Pour cette 24ème édition,  le manque de subventions de la part de l’Etat du Sénégal, l’absence de la tête d’affiche à savoir le compositeur et bassiste de jazz, Marcus Miller et le groupe marocain Bob Maghrib au rendez-vous, ont causé selon le président de l’Association de Saint Louis Jazz, Me Ibrahima Diop «un grand préjudice». Selon lui, la non tenue du concert de Marcus Miller leur a sans doute coûté très cher parce que  «pour son concert à 100 mille euros, nous  avions déjà payé 15mille euros par simulation et  rapporter à la minute de concert qui est à 150 à 170mille F» dit-il.

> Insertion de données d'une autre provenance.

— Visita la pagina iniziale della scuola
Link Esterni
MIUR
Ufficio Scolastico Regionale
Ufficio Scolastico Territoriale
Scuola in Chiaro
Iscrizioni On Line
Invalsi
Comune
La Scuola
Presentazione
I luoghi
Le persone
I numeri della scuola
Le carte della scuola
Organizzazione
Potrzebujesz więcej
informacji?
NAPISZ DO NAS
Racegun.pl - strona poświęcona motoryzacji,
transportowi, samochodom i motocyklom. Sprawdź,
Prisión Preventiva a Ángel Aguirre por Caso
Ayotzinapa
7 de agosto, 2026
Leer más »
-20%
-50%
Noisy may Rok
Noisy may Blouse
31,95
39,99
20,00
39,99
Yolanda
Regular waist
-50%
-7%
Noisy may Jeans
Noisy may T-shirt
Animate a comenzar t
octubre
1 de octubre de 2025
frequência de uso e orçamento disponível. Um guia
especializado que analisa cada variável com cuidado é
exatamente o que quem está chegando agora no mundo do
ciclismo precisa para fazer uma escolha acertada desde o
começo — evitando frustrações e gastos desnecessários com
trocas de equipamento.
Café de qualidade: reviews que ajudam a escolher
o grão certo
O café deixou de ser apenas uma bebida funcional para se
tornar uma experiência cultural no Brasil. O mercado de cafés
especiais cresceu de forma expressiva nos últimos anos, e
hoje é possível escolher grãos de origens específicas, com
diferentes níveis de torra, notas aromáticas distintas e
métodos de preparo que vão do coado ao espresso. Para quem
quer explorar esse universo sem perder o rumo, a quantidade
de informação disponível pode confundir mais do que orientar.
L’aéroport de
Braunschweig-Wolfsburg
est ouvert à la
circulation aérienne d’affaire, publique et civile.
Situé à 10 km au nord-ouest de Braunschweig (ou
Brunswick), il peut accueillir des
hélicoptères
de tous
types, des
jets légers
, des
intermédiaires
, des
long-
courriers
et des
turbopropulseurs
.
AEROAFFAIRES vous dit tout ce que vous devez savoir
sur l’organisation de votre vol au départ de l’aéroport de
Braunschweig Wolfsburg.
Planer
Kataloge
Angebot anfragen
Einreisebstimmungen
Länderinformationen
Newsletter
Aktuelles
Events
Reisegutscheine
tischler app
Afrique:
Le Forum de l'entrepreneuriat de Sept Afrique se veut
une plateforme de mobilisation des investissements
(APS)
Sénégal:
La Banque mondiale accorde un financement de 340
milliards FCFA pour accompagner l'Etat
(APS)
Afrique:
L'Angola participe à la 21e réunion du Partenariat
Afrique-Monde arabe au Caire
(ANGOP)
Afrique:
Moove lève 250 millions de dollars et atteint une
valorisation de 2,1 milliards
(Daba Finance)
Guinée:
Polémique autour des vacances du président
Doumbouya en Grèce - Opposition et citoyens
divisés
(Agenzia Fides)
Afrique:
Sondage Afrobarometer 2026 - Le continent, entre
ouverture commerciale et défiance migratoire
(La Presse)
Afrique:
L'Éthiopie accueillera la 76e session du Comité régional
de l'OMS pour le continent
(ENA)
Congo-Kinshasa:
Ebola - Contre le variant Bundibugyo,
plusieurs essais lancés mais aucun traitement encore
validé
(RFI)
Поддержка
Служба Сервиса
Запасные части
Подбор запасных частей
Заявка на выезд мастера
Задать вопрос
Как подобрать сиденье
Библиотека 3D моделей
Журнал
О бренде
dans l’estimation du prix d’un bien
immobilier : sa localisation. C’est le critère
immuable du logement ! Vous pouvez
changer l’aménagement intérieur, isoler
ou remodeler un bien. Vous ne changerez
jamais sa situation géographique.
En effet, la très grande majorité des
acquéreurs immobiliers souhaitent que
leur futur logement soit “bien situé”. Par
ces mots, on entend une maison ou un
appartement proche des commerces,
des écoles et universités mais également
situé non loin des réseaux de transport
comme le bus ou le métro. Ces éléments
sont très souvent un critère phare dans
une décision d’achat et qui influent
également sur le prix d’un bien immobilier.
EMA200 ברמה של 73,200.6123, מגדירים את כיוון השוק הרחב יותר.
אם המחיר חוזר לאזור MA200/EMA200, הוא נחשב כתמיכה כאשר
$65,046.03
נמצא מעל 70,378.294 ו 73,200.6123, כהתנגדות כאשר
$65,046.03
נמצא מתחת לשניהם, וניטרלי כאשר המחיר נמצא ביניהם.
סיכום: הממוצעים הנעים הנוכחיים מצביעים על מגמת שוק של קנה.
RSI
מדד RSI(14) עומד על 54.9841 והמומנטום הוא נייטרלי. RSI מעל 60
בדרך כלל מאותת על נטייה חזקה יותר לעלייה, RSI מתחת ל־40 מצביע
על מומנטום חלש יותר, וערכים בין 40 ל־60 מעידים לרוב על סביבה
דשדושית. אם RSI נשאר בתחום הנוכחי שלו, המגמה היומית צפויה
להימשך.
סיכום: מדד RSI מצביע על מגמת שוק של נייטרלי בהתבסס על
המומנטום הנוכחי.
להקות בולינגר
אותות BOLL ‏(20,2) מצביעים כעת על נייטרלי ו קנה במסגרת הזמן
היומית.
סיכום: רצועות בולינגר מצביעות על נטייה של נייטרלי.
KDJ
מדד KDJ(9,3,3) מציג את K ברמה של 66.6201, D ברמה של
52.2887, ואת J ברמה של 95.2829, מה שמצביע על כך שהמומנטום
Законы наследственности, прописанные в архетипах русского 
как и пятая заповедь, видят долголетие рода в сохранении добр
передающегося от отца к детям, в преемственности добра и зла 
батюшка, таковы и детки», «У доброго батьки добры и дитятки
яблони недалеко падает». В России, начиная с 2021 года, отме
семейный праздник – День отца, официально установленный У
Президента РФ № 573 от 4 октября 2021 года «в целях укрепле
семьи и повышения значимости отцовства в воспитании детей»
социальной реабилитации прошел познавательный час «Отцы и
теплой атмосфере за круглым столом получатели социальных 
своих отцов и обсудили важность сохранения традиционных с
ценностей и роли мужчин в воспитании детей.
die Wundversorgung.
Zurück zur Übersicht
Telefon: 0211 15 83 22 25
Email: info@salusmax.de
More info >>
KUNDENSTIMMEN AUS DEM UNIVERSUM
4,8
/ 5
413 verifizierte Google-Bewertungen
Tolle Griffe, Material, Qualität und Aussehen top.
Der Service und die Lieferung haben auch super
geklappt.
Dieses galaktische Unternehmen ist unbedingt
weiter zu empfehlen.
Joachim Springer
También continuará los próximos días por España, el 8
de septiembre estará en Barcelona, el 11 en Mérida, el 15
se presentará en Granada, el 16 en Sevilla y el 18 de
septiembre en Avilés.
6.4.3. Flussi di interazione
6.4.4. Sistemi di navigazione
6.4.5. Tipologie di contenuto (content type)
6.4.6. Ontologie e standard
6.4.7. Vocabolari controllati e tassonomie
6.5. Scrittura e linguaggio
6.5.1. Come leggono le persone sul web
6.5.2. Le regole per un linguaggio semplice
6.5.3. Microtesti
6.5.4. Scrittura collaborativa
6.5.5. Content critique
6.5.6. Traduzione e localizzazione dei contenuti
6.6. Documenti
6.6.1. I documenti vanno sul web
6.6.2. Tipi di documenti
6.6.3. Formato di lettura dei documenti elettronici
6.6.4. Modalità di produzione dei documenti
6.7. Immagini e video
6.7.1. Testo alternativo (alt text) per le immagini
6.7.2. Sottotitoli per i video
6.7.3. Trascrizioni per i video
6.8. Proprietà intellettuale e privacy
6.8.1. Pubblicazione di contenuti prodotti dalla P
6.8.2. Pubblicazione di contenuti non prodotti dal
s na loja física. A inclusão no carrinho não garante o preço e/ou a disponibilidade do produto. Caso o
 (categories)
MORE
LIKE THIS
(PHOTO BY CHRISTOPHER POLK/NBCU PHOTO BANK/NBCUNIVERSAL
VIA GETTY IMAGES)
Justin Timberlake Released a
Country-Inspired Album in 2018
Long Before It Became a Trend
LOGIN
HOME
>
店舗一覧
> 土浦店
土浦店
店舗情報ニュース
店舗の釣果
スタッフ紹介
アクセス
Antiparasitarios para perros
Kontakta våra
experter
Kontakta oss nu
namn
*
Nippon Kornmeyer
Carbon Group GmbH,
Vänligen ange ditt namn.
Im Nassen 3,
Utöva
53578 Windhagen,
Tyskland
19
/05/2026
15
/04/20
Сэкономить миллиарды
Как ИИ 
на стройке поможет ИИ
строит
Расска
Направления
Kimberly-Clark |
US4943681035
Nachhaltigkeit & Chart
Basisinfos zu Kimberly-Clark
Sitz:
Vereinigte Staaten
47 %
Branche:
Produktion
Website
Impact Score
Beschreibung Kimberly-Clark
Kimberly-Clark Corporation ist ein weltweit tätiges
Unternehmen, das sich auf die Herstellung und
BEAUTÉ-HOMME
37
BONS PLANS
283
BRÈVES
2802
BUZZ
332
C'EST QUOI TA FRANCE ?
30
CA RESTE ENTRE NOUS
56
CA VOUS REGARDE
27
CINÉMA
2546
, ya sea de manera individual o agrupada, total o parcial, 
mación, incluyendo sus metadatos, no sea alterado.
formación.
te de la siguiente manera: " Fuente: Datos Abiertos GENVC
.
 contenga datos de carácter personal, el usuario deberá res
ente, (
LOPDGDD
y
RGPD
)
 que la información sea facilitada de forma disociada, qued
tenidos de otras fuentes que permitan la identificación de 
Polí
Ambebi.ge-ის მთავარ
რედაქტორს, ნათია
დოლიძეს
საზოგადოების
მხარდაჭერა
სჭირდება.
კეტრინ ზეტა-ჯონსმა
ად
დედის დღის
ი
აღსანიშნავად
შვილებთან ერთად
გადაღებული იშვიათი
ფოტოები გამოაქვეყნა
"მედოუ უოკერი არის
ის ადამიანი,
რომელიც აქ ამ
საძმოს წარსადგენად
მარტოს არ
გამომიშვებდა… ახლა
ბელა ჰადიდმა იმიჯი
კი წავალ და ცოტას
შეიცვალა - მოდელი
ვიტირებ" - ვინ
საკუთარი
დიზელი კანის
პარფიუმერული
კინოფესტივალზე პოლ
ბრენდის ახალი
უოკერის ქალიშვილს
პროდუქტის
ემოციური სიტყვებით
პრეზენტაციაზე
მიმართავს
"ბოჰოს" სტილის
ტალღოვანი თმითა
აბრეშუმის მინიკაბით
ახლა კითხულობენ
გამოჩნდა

 Même si les fonds avancés ont été extournés, le retard accusé par plusieurs de leurs partenaires dans le financement n’a encore permis de payer les pots cassés, confie Me Diop.  Autre défection qu’il nous a encore fait  savoir, ce sont aussi des taxes forfaitairement estimés à près de 3 millions, même si pour lui, la mairie a donné une somme de 6 millions et quelques partenaires comme la Bicis ont contribué à temps.  Pour ce qui est du changement de la couleur musicale du festival, Me Diop soutient que l’absence de la tête d’affiche et des jazzmen marocains n’a pas du tout empêché le public à venir. Car, dit-il, «les jazzmen sénégalais ainsi que le joueur cubain qui ont assuré, ont attiré le public». Ce qui d’ailleurs lui ferait dire que «le festival a été salué et réussi» pour cette édition 2016, nonobstant les quelques couacs. «Malgré l’interdiction, les concertistes sont venus nombreux, les concerts sont déroulés, le public a applaudi, a exulté même à la limite, ça a été extrêmement important», a laissé entendre Me Diop. Au vu de certains festivals qui n’existent plus, l’Association de Saint Louis Jazz espère bientôt rencontrer l’Etat du Sénégal pour encore maintenir le cap du festival qui disent-ils  «est déjà inscrit au catalogue des festivals de jazz du monde». A cet effet, dit le président Ibrahima Diop, ils vont procéder à la restitution de l’association et  les modalités de financement pour essayer à faire de bons festivals, car «nous sommes le seul festival qui, par sa durée, -(24 ans)- est le plus important ».